**REQUIRED ACTION:**
Rewrite the text of each entry below, changing "Search" to "Look up" wherever it appears and leaving everything else as it is.

Saved entries
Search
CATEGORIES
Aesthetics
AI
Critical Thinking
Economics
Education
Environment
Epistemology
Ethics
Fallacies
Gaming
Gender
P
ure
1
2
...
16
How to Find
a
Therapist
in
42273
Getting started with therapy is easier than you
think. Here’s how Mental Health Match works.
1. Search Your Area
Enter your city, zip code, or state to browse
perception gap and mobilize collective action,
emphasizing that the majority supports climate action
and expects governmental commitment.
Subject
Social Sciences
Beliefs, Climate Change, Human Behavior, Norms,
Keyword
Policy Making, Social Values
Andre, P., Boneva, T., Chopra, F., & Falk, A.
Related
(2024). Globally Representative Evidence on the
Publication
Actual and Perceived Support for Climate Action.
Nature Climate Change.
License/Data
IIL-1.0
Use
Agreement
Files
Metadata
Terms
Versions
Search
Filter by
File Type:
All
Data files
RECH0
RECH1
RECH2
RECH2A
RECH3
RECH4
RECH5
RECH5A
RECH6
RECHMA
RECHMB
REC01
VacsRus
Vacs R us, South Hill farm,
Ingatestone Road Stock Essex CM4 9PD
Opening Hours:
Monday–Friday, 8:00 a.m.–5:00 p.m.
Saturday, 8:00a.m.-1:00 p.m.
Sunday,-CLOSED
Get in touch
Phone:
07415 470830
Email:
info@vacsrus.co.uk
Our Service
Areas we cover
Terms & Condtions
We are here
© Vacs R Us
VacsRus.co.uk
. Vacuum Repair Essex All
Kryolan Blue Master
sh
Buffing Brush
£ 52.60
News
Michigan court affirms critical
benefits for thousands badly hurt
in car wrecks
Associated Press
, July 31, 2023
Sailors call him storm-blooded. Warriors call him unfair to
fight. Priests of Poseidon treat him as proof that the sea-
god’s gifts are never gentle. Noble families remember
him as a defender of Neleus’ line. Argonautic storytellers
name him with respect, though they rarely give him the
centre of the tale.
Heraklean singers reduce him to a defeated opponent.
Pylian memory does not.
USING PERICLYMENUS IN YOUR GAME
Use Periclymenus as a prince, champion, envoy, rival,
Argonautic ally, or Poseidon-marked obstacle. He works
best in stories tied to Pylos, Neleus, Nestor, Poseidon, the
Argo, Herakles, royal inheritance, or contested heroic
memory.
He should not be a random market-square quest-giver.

**RESULT FOR THIS EXERCISE:**
Look up
CATEGORIES
Aesthetics
AI
Critical Thinking
Economics
Education
Environment
Epistemology
Ethics
Fallacies
Gaming
Gender
P
ure
1
2
...
16
How to Find
a
Therapist
in
42273
Getting started with therapy is easier than you
think. Here’s how Mental Health Match works.
1. Look up Your Area
Enter your city, zip code, or state to browse
perception gap and mobilize collective action,
emphasizing that the majority supports climate action
and expects governmental commitment.
Subject
Social Sciences
Beliefs, Climate Change, Human Behavior, Norms,
Keyword
Policy Making, Social Values
Andre, P., Boneva, T., Chopra, F., & Falk, A.
Related
(2024). Globally Representative Evidence on the
Publication
Actual and Perceived Support for Climate Action.
Nature Climate Change.
License/Data
IIL-1.0
Use
Agreement
Files
Metadata
Terms
Versions
Look up
Filter by
File Type:
All
Data files
RECH0
RECH1
RECH2
RECH2A
RECH3
RECH4
RECH5
RECH5A
RECH6
RECHMA
RECHMB
REC01
VacsRus
Vacs R us, South Hill farm,
Ingatestone Road Stock Essex CM4 9PD
Opening Hours:
Monday–Friday, 8:00 a.m.–5:00 p.m.
Saturday, 8:00a.m.-1:00 p.m.
Sunday,-CLOSED
Get in touch
Phone:
07415 470830
Email:
info@vacsrus.co.uk
Our Service
Areas we cover
Terms & Condtions
We are here
© Vacs R Us
VacsRus.co.uk
. Vacuum Repair Essex All
Kryolan Blue Master
sh
Buffing Brush
£ 52.60
News
Michigan court affirms critical
benefits for thousands badly hurt
in car wrecks
Associated Press
, July 31, 2023
Sailors call him storm-blooded. Warriors call him unfair to
fight. Priests of Poseidon treat him as proof that the sea-
god’s gifts are never gentle. Noble families remember
him as a defender of Neleus’ line. Argonautic storytellers
name him with respect, though they rarely give him the
centre of the tale.
Heraklean singers reduce him to a defeated opponent.
Pylian memory does not.
USING PERICLYMENUS IN YOUR GAME
Use Periclymenus as a prince, champion, envoy, rival,
Argonautic ally, or Poseidon-marked obstacle. He works
best in stories tied to Pylos, Neleus, Nestor, Poseidon, the
Argo, Herakles, royal inheritance, or contested heroic
memory.
He should not be a random market-square quest-giver.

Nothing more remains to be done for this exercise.